(TASK INPUTS begins)

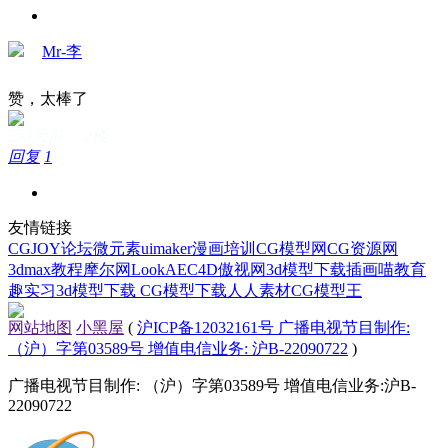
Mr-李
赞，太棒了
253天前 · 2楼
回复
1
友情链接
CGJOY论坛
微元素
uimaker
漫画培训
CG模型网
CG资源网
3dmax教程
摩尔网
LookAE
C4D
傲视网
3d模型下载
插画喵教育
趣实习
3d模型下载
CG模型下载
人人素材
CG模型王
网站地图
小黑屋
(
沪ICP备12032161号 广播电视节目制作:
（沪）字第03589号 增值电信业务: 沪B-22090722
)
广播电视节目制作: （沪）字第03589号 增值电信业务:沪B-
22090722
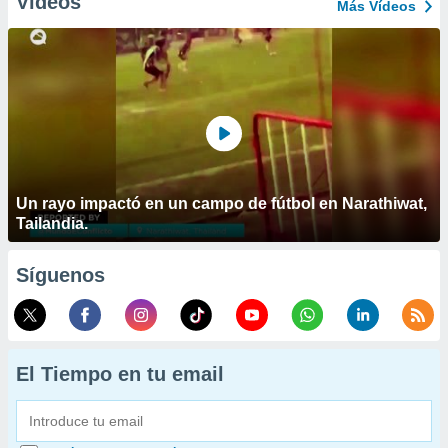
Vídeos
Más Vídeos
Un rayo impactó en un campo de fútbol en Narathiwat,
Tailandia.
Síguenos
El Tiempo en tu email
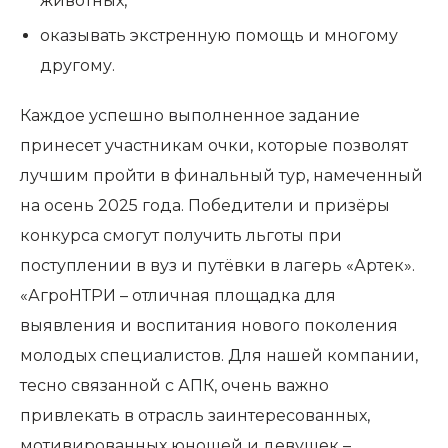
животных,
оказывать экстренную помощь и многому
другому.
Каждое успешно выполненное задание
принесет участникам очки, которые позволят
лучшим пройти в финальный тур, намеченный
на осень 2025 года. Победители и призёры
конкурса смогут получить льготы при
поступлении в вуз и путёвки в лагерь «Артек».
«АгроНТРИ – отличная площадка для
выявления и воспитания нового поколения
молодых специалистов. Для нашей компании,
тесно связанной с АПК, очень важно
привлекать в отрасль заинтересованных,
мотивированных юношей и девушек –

(TASK INPUTS ends)
(TASK INPUTS begins)

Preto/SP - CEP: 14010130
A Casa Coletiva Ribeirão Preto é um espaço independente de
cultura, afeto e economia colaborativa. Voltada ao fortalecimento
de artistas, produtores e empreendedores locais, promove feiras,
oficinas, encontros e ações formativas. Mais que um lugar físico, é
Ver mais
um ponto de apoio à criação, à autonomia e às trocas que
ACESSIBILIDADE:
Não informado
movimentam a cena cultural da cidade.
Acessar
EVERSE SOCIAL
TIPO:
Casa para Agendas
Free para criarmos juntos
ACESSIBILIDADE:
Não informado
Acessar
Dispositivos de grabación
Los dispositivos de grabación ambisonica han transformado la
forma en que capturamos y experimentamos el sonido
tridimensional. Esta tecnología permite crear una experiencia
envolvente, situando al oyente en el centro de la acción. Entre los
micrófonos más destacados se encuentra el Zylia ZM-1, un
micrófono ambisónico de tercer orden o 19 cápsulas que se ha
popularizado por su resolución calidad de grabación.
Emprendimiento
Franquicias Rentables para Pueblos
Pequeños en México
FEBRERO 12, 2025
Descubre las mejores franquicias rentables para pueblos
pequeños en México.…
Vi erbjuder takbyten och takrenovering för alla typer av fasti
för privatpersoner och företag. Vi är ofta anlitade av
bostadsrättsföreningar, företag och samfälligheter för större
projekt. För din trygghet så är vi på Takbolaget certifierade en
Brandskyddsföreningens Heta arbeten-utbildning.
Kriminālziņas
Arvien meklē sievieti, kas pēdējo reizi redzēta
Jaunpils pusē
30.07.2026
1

(TASK INPUTS ends)
(TASK INPUTS begins)

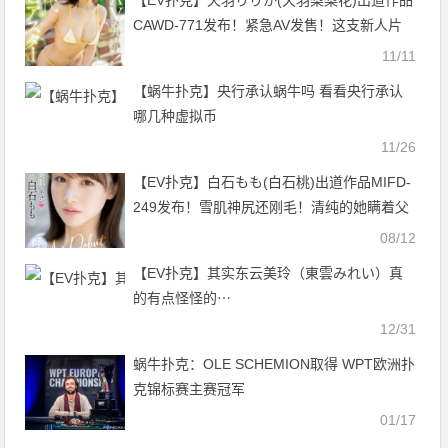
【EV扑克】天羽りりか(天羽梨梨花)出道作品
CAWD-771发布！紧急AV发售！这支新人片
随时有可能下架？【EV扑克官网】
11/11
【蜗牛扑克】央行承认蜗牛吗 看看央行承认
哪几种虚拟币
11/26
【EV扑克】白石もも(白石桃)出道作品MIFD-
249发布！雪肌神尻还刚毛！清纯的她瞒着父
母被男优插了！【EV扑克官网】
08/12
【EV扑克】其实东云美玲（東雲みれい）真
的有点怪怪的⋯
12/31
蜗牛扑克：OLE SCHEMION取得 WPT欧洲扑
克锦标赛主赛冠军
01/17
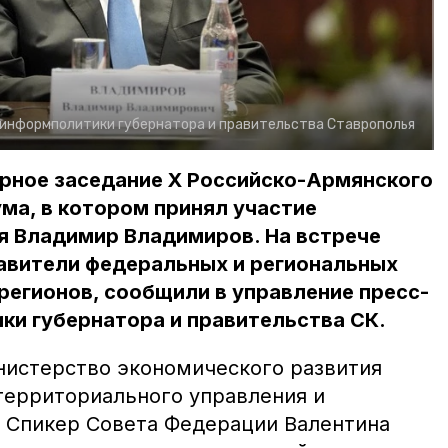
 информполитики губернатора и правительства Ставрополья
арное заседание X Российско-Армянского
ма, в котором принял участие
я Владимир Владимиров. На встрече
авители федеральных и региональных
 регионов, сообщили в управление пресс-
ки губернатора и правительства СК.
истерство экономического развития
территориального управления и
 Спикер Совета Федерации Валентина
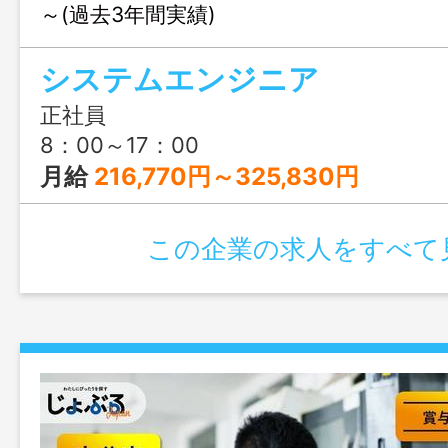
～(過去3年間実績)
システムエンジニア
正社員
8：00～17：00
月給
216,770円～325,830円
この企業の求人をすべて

(TASK INPUTS ends)

### PROBLEM
Your answer should be every line from the material above in which the word "Preto" appears.

### WRITTEN REPLY
Preto/SP - CEP: 14010130
A Casa Coletiva Ribeirão Preto é um espaço independente de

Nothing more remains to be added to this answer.